Every investment carries inherent risk. Even holding cash exposes you to inflation. There’s no secret formula that will erase all risk, but you can certainly lower your exposure. There are strategies and tools you can use to help mitigate a lot of the upfront risk. Here are 7 ways to reduce investment risk:
Keeping all your eggs in one basket is a risky bet. In market downturns, well-diversified portfolios tend to outperform concentrated ones.
The deeper and more broadly diversified your portfolio, the better your chances of mitigating the risk.
2. Non-correlating assets
There is a systematic risk. Reduce this systematic risk by adding non-correlating asset classes like bonds, currencies, commodities, and real estate to your portfolio. Negative correlating assets typically move in inverse ways compared to stocks in the market. The advantage here is when one asset class is down, another is usually up. This helps smooth out the volatility of your total portfolio.
3. Put options
You can reduce your risk by buying put options to insure your portfolio against falling prices. A very effective way of limiting your risk. But partial or full insurance cost you a premium that has to be paid for the put option.
4. Stop losses
Simply place a stop loss. Hard stops trigger the sale of a stock at a fixed price that doesn’t change. Trailing stops move with the stock price.

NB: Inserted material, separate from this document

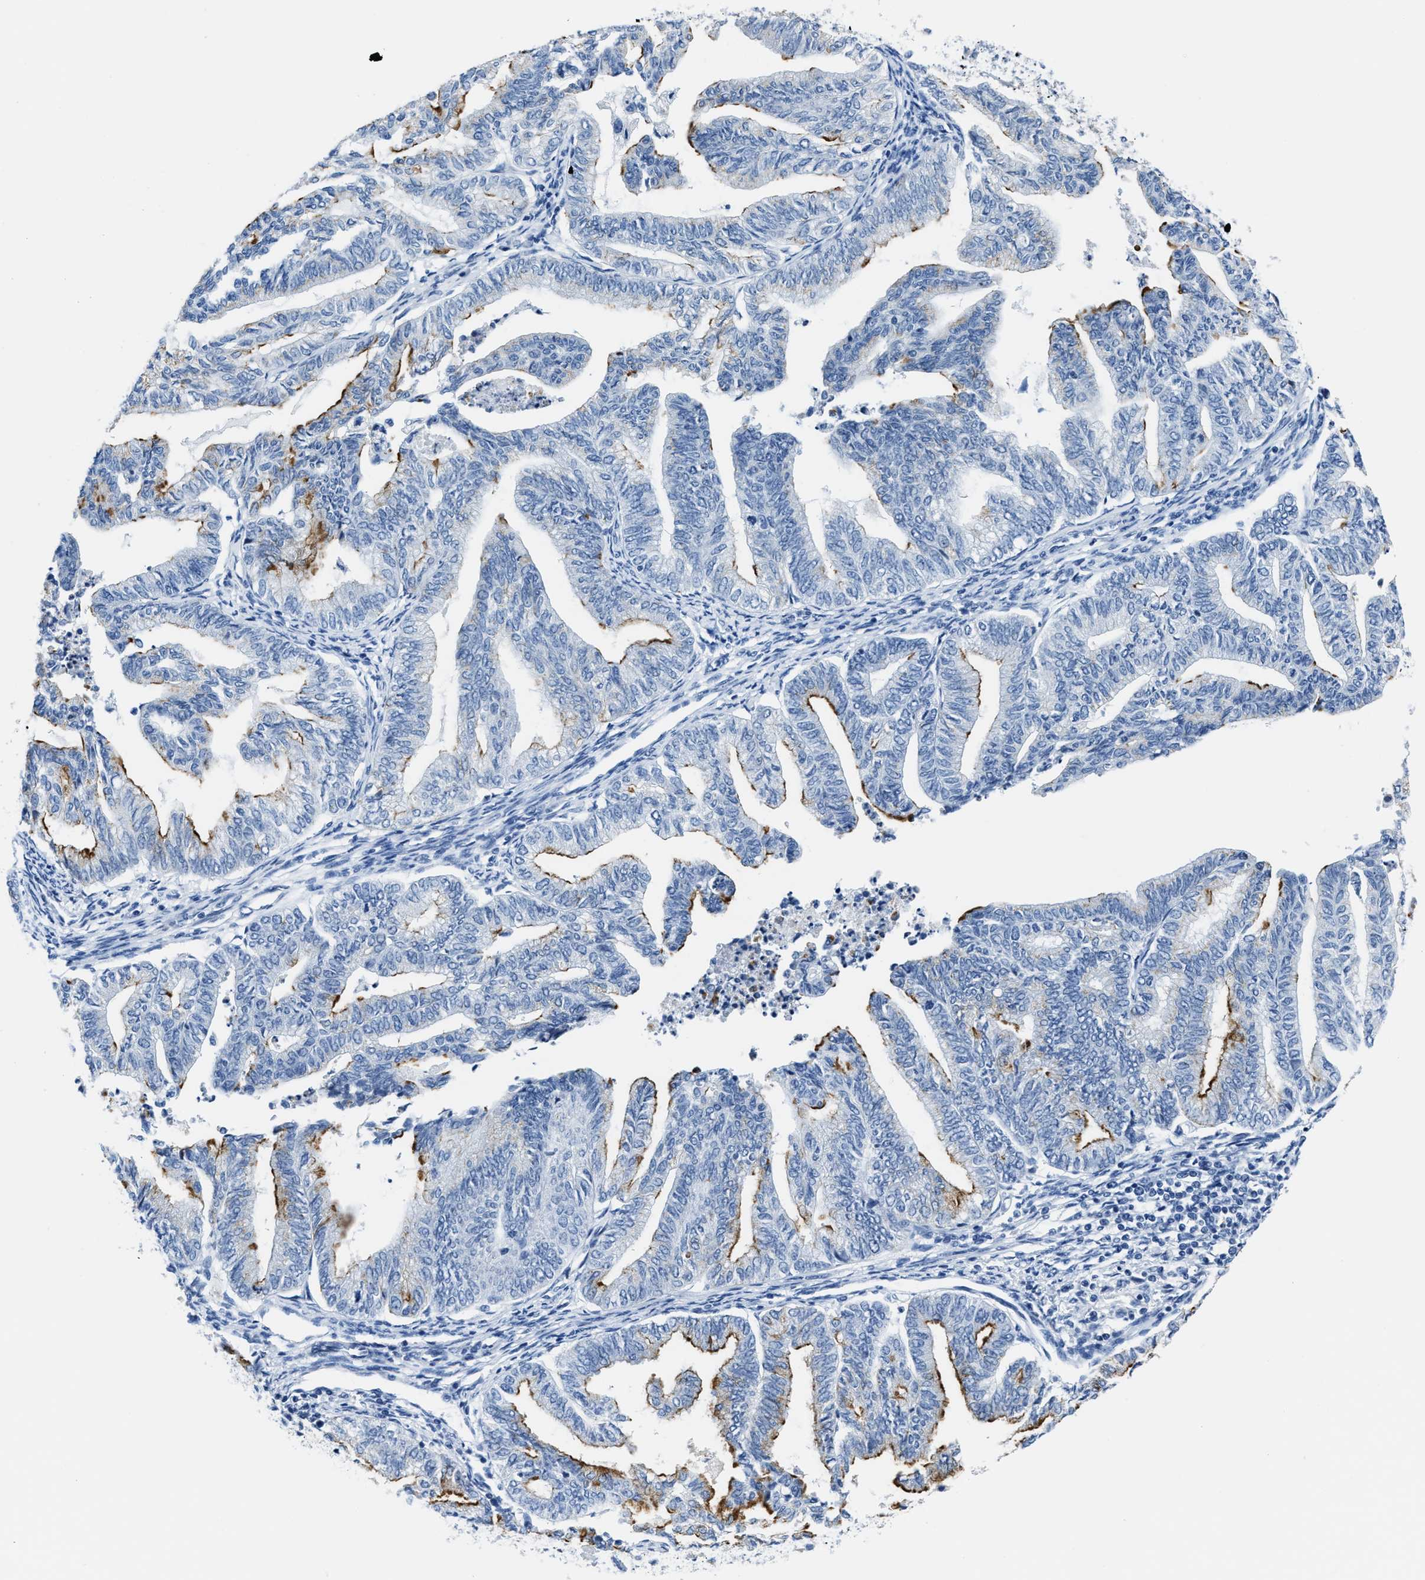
{"staining": {"intensity": "moderate", "quantity": "25%-75%", "location": "cytoplasmic/membranous"}, "tissue": "endometrial cancer", "cell_type": "Tumor cells", "image_type": "cancer", "snomed": [{"axis": "morphology", "description": "Adenocarcinoma, NOS"}, {"axis": "topography", "description": "Endometrium"}], "caption": "A brown stain shows moderate cytoplasmic/membranous positivity of a protein in endometrial cancer (adenocarcinoma) tumor cells.", "gene": "ASZ1", "patient": {"sex": "female", "age": 79}}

You can reduce risk in several ways. Studies show companies who pay high dividends tend to grow earnings faster than those that do not. Faster growth usually leads to higher share prices which generate higher capital gains. So, you reduce risk by increasing your overall return.

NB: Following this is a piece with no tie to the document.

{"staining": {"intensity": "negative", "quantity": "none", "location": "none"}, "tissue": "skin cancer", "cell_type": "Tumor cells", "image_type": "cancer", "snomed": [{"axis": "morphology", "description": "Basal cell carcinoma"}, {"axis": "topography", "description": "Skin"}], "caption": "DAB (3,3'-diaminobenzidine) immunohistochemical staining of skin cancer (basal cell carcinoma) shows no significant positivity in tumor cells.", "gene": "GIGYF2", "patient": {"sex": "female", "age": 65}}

If stock prices fall, you have the cushion of dividends paid to you. Dividends also are a good hedge against inflation.
6. Cost Averaging
Cost averaging means, you apply a specific amount of your money toward the purchase of stocks, bonds, or mutual funds on a regular basis. You end up buying more shares when prices are down and fewer shares when prices are up. The average cost of your shares usually is lower than the average price of those shares. The advantage here, the regular purchase can be automated, removing any emotional decision making.
7. Due Diligence
Do your research before you invest. Look at the investment’s history and fundamentals like earnings growth, debt, etc. You should compare similar investments as well as other assets in your portfolio.